▸ **TASK OBJECTIVE**
Can you switch every "Lavorazioni" to "Servizi" in the entries below and give the lines back with nothing else altered?

Page-level text extractions
◇ ◇ ◇ ◇ ◇
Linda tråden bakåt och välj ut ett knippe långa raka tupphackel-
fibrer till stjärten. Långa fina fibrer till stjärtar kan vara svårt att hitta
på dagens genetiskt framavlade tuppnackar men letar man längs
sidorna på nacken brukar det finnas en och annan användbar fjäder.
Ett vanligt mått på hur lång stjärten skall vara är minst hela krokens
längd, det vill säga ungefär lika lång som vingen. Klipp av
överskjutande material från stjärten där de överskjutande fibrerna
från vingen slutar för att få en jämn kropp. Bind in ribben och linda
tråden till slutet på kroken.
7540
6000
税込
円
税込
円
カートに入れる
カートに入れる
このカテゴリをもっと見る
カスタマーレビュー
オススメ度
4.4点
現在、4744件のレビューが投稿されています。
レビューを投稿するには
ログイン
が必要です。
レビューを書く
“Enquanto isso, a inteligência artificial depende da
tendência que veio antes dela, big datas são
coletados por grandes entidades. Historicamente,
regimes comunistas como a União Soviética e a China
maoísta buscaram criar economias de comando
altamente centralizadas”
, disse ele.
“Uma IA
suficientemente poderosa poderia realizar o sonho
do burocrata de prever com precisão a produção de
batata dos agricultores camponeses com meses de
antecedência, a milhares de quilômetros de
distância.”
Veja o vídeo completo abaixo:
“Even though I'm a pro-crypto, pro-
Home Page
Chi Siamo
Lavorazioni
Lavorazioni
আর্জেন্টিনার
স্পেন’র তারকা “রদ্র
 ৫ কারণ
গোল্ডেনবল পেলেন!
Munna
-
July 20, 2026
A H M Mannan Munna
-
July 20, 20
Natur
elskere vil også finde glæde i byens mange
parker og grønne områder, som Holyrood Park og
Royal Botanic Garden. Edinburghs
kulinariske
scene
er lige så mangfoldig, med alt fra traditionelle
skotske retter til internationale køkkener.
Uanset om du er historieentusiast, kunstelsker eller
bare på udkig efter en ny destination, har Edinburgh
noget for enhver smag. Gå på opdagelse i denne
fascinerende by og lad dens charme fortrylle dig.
◇ ◇ ◇ ◇ ◇
▸ **TASK OUTPUT**
Linda tråden bakåt och välj ut ett knippe långa raka tupphackel-
fibrer till stjärten. Långa fina fibrer till stjärtar kan vara svårt att hitta
på dagens genetiskt framavlade tuppnackar men letar man längs
sidorna på nacken brukar det finnas en och annan användbar fjäder.
Ett vanligt mått på hur lång stjärten skall vara är minst hela krokens
längd, det vill säga ungefär lika lång som vingen. Klipp av
överskjutande material från stjärten där de överskjutande fibrerna
från vingen slutar för att få en jämn kropp. Bind in ribben och linda
tråden till slutet på kroken.
7540
6000
税込
円
税込
円
カートに入れる
カートに入れる
このカテゴリをもっと見る
カスタマーレビュー
オススメ度
4.4点
現在、4744件のレビューが投稿されています。
レビューを投稿するには
ログイン
が必要です。
レビューを書く
“Enquanto isso, a inteligência artificial depende da
tendência que veio antes dela, big datas são
coletados por grandes entidades. Historicamente,
regimes comunistas como a União Soviética e a China
maoísta buscaram criar economias de comando
altamente centralizadas”
, disse ele.
“Uma IA
suficientemente poderosa poderia realizar o sonho
do burocrata de prever com precisão a produção de
batata dos agricultores camponeses com meses de
antecedência, a milhares de quilômetros de
distância.”
Veja o vídeo completo abaixo:
“Even though I'm a pro-crypto, pro-
Home Page
Chi Siamo
Servizi
Servizi
আর্জেন্টিনার
স্পেন’র তারকা “রদ্র
 ৫ কারণ
গোল্ডেনবল পেলেন!
Munna
-
July 20, 2026
A H M Mannan Munna
-
July 20, 20
Natur
elskere vil også finde glæde i byens mange
parker og grønne områder, som Holyrood Park og
Royal Botanic Garden. Edinburghs
kulinariske
scene
er lige så mangfoldig, med alt fra traditionelle
skotske retter til internationale køkkener.
Uanset om du er historieentusiast, kunstelsker eller
bare på udkig efter en ny destination, har Edinburgh
noget for enhver smag. Gå på opdagelse i denne
fascinerende by og lad dens charme fortrylle dig.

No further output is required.